**WHAT YOU ARE ASKED TO DO:**
Word for word, restate the entries below from their first line through the line that contains "Taller Pokémon: Crea la teva".

RECORDS FOR PROCESSING Start Marker

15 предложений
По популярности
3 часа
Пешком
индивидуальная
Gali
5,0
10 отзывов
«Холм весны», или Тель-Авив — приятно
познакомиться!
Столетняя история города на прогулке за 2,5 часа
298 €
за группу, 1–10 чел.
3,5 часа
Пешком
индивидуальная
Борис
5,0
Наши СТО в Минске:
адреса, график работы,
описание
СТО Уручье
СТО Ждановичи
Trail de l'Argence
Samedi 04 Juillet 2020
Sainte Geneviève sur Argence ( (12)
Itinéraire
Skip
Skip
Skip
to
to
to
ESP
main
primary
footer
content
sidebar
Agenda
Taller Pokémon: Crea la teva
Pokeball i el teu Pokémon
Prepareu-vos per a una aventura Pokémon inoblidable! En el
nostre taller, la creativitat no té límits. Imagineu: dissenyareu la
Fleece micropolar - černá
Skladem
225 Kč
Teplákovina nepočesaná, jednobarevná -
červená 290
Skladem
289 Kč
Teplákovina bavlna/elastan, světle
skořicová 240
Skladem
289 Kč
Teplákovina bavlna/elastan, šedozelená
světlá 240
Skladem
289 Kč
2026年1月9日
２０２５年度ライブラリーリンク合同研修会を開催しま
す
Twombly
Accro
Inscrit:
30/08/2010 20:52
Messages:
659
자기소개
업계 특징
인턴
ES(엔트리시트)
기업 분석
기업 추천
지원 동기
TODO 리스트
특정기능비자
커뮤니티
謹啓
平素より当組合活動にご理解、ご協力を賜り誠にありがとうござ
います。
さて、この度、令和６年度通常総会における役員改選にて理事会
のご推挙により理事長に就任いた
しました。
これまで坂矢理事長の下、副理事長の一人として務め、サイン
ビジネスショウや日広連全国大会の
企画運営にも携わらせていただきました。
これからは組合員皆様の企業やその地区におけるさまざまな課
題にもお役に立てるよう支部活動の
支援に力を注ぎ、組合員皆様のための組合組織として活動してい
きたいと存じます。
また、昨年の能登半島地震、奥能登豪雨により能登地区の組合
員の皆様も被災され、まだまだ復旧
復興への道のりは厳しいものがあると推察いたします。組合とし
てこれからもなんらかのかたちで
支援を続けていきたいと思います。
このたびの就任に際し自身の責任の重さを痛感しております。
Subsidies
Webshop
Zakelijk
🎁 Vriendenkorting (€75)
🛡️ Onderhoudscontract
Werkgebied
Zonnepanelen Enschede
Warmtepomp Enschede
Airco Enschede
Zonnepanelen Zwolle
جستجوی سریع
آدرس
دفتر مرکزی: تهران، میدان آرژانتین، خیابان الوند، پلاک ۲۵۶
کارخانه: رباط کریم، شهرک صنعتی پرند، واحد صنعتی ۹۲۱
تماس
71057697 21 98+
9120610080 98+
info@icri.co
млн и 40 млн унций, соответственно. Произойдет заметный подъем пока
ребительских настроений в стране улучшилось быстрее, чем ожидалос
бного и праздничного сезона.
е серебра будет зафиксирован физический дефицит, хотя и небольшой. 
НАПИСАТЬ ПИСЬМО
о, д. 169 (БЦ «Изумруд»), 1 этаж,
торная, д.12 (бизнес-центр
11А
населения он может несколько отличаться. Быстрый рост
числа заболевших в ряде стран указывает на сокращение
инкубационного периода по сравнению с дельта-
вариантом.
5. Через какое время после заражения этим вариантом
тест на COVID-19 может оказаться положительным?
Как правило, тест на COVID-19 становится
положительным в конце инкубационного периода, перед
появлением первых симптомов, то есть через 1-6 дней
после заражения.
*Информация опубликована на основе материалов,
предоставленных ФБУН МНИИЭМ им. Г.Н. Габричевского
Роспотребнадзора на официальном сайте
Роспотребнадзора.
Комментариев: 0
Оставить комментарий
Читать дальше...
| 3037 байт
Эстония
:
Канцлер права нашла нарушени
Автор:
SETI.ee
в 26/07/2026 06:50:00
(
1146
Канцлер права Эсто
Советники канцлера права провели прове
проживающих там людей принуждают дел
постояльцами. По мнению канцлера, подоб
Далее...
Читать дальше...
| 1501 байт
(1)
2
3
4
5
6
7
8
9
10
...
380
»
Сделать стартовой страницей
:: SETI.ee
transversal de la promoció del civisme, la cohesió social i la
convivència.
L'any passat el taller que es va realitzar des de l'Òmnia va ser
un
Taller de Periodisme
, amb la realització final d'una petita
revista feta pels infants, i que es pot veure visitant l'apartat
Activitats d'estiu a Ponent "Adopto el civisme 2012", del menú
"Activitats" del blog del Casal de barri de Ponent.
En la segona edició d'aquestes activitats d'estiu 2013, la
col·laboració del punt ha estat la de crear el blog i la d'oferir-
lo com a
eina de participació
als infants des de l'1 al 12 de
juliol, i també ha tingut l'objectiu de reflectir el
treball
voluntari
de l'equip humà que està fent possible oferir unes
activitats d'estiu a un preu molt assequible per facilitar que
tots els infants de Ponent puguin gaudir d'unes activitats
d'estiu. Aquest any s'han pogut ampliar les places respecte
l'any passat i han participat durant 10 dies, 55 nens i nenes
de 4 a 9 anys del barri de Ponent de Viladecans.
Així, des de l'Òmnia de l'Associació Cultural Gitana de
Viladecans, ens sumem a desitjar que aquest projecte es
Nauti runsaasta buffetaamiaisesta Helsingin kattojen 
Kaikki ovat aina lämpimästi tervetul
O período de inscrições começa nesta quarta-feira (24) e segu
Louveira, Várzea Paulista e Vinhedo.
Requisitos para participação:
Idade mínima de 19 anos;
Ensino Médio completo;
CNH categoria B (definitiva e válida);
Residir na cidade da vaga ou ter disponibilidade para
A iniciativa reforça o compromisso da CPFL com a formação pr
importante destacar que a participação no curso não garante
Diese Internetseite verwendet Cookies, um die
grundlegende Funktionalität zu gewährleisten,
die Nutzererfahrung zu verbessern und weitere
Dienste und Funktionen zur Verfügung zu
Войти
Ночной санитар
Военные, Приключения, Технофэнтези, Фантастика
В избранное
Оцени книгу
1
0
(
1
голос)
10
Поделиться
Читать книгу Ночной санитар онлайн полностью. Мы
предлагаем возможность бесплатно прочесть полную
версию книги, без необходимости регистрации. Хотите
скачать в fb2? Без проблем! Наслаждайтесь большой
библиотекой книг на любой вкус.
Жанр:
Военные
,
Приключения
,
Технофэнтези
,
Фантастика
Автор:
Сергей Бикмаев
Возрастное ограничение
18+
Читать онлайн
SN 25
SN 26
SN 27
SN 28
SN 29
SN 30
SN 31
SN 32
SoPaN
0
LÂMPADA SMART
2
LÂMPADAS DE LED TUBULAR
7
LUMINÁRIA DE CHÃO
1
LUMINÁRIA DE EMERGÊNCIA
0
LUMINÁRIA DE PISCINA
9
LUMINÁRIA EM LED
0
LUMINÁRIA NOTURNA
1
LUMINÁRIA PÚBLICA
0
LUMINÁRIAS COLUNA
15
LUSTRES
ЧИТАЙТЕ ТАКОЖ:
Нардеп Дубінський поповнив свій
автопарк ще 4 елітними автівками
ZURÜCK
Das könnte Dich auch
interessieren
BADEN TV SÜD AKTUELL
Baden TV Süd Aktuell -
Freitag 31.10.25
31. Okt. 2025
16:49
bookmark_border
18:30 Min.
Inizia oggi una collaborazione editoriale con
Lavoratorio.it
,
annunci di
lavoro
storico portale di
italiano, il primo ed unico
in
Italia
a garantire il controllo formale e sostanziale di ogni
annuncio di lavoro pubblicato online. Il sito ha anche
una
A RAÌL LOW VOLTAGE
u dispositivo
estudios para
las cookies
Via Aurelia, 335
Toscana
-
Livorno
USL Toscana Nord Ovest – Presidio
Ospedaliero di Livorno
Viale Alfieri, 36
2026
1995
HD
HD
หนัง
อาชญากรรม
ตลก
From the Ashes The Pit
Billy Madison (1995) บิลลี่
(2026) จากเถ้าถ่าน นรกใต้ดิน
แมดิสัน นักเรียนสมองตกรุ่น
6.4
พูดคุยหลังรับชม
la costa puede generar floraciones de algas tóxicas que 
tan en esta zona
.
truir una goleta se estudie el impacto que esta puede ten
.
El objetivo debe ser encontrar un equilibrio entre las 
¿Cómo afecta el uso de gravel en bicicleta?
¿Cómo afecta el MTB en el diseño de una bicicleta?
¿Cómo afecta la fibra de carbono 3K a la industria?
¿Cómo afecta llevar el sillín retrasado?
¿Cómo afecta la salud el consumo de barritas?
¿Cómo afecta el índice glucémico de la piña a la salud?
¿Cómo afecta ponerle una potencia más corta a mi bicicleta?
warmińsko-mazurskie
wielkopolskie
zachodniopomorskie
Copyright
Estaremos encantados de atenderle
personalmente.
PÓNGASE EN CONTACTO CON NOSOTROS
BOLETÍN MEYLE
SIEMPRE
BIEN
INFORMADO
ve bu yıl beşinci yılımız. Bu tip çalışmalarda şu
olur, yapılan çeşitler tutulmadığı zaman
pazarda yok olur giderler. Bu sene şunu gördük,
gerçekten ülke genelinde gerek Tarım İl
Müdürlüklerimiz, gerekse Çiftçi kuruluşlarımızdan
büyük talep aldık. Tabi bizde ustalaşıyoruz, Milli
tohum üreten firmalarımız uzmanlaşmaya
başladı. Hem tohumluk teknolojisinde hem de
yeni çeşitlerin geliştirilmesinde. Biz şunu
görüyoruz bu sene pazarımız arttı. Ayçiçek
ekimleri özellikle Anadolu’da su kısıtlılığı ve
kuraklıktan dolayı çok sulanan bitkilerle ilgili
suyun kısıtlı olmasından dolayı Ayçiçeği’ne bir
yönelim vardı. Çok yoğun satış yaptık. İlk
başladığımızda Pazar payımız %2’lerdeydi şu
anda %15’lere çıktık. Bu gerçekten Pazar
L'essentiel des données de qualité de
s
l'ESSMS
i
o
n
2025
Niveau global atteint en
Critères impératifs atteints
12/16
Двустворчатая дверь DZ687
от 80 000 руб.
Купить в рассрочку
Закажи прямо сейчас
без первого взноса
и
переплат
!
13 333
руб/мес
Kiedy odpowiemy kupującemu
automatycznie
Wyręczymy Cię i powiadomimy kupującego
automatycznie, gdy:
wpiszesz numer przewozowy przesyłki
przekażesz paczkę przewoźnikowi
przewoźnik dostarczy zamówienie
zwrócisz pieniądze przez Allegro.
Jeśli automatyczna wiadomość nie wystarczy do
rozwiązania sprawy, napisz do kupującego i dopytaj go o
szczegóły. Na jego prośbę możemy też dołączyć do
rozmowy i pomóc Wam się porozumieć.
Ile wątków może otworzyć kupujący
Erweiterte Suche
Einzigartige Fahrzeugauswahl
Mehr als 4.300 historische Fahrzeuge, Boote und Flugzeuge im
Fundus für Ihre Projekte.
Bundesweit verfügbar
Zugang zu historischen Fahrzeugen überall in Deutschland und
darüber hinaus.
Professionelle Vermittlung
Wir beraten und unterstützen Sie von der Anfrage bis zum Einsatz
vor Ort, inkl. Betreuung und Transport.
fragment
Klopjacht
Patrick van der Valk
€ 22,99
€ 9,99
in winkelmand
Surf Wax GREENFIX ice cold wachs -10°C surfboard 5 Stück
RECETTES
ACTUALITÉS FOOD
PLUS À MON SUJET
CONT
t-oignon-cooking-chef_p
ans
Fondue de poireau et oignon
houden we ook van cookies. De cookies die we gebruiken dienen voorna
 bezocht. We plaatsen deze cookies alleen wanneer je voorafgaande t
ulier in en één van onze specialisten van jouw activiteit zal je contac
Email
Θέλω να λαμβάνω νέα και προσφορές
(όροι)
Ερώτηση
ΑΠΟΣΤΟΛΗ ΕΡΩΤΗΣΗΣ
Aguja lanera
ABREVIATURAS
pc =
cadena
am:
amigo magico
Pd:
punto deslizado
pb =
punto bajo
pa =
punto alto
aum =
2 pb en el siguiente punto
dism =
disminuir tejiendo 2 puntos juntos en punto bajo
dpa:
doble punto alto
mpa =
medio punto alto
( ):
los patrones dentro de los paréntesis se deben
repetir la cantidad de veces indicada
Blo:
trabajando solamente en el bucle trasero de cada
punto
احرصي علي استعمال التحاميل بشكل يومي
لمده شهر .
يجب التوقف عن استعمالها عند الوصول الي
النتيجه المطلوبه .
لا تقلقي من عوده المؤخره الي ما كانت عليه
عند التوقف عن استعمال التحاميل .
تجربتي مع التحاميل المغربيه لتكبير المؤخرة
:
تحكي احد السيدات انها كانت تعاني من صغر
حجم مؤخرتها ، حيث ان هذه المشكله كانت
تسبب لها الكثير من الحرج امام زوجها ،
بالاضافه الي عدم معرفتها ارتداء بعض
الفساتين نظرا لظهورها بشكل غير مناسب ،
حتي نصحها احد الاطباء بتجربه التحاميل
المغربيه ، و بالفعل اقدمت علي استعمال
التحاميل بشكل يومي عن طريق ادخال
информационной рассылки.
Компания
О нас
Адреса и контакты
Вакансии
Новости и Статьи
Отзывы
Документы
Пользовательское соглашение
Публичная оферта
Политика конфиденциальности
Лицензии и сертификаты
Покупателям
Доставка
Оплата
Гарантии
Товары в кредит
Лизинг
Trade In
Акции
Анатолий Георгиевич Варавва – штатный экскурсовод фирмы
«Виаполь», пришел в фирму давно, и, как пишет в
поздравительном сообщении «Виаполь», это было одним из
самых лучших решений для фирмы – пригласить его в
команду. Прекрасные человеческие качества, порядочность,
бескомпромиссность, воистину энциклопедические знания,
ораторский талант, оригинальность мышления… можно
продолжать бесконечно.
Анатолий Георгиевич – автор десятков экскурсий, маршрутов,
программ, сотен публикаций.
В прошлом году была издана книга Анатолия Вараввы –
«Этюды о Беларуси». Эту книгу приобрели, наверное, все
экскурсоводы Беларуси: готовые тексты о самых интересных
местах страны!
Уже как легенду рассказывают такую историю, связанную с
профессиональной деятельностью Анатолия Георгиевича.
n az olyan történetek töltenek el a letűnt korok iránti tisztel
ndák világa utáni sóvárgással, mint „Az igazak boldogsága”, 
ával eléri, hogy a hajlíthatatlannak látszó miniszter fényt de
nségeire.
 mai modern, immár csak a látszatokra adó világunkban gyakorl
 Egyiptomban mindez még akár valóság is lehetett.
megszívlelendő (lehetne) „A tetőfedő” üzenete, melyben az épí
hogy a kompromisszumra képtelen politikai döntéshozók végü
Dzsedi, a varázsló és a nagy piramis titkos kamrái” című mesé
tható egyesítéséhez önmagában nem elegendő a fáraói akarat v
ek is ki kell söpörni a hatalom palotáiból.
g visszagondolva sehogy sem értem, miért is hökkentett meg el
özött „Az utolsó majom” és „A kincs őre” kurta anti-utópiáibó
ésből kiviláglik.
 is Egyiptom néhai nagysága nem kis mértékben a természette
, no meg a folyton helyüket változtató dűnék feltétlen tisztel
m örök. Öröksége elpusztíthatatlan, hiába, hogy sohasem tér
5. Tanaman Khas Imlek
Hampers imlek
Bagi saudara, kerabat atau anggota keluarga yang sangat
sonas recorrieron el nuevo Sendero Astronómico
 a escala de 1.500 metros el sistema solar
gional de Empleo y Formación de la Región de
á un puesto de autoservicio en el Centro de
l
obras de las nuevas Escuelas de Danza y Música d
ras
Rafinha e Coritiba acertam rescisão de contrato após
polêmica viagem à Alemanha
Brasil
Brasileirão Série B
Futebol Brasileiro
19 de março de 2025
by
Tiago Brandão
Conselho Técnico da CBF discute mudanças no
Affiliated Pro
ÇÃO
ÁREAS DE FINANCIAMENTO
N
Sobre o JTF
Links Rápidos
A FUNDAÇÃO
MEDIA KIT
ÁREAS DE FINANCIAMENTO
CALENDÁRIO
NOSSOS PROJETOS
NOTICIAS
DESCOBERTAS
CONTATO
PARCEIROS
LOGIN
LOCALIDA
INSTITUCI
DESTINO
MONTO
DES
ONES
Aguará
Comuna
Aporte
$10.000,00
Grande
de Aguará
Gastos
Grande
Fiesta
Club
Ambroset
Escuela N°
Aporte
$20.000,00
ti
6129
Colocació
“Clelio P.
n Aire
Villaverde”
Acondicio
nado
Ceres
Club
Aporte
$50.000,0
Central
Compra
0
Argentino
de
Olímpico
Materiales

RECORDS FOR PROCESSING End Marker

**ANSWER TO THIS PROBLEM:**
15 предложений
По популярности
3 часа
Пешком
индивидуальная
Gali
5,0
10 отзывов
«Холм весны», или Тель-Авив — приятно
познакомиться!
Столетняя история города на прогулке за 2,5 часа
298 €
за группу, 1–10 чел.
3,5 часа
Пешком
индивидуальная
Борис
5,0
Наши СТО в Минске:
адреса, график работы,
описание
СТО Уручье
СТО Ждановичи
Trail de l'Argence
Samedi 04 Juillet 2020
Sainte Geneviève sur Argence ( (12)
Itinéraire
Skip
Skip
Skip
to
to
to
ESP
main
primary
footer
content
sidebar
Agenda
Taller Pokémon: Crea la teva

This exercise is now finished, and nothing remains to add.